I have a fix charset
which is the following one:
Capitals and lowercase:
A - Z, a-z
Numbers:
0-9
Special characters:
Ñ, É, ñ, à, @, £, $, ¥, è, é, ù, ì, ò, _, !, ", #, %, &, ', (, ), *, +, ,, -, ., /, :, ;, <, =, >, ?, §, `, SPACE, CR, LF, €, [, ], {, |, }, ^, ~, \, ß,Ä,Ö,Ü,ä,ö,ü
I tried using the library Guava
but my String was matched to be a non ASCII only String:
if(!CharMatcher.ascii().matchesAllOf(myString)){
//String doesn't match
}
My input String was:
smsBodyBlock.setBodyContent("A, B, C, D, E, F, G, H, I, J, K, L, M, N, O, P, Q, R, S, T, U, V, W, X, Y, Z, Ä, Ö, Ü,a, b, c, d, e, f, g, h, i, j, k, l, m, n, o, p, q, r, s, t, u, v, w, x, y, z, ä, ö, ü,0, 1, 2, 3, 4, 5, 6, 7, 8, 9,Ñ, É, ñ, à, @, £, $, ¥, è, é, ù, ì, ò, _, !, , #, %, &, ', (, ), *, +, ,, -, ., /, :, ;, <, =, >, ?, §, `, SPACE, CR, LF, €, [, ], {, |, }, ^, ~, , ß\"");
So basically the entire charset I have written above. It didn't match as ASCII
Is there any fast and reliable scalable way to check if there are other chars than my predifined ones?

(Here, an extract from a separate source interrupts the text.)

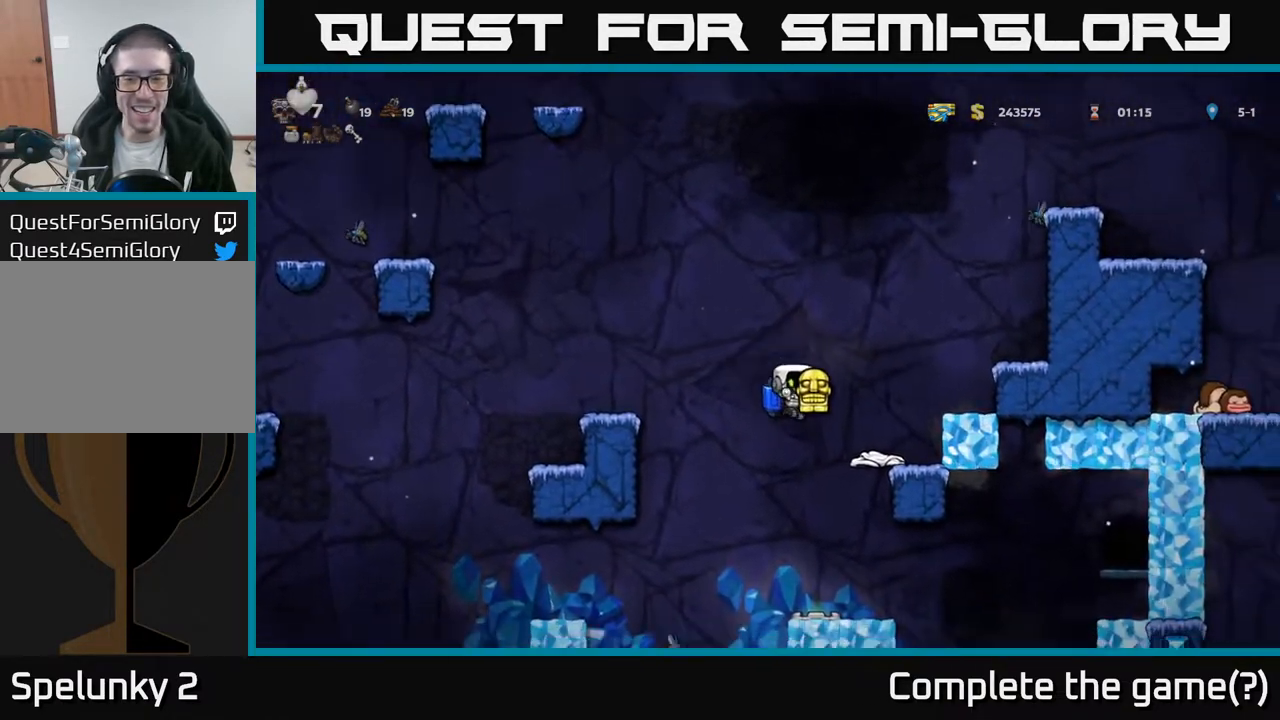
{"buttons": [], "left_stick": "center", "right_stick": "center", "events": [[150, "DPAD_RIGHT", "down"], [217, "DPAD_RIGHT", "up"]]}
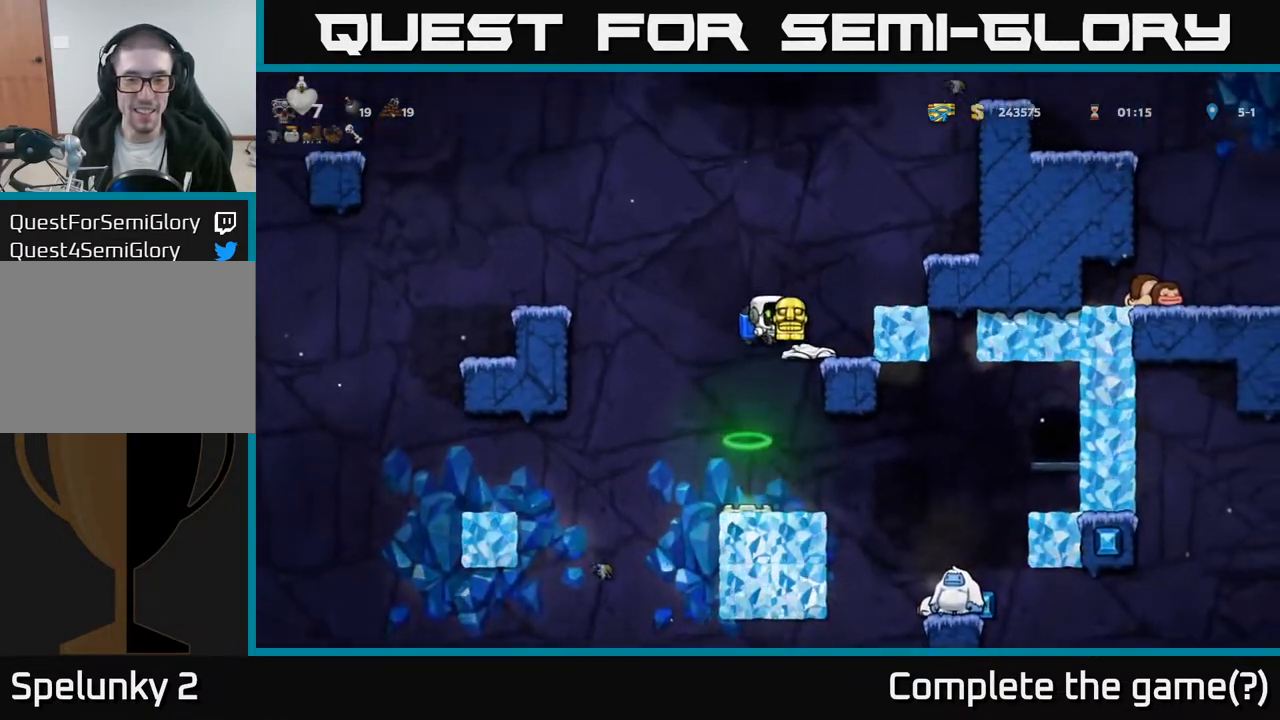
{"buttons": [], "left_stick": "center", "right_stick": "center", "events": []}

I believe one of the most efficient ways would be a BitSet - checking if a character is present occurs in O(1) time. It is roughly as efficient as using an array, but only needs about one-eight of the space.
static class MyCustomMatcher {
// bits needed = last character + 1
private static final BitSet matcher = new BitSet('ü' + 1);
static {
String other = " \r\nÑÉñà@£$¥èéùìò_!\"#%&',()*+-./:;<=>?§`€[]{|}^~\ßÄÖÜäöü";
matcher.set(c, 'A', 'Z' + 1); // upper
matcher.set(c, 'a', 'z' + 1); // lower
matcher.set(c, '0', '9' + 1); // digit
for (int i = 0; i < other.length(); i++) matcher.set(other.charAt(i));
}
public static boolean matchesAll(String s) {
for (int i = 0; i < s.length(); i++) {
if (!matcher.get(s.charAt(i))) return false;
}
return true;
}
}
Then you can write
if (MyCustomMatcher.matchesAll("Hello world")) {
// do something
}
I made the class static for simplicity, but you can make it more flexible and reusable by passing the characters to match in a constructor.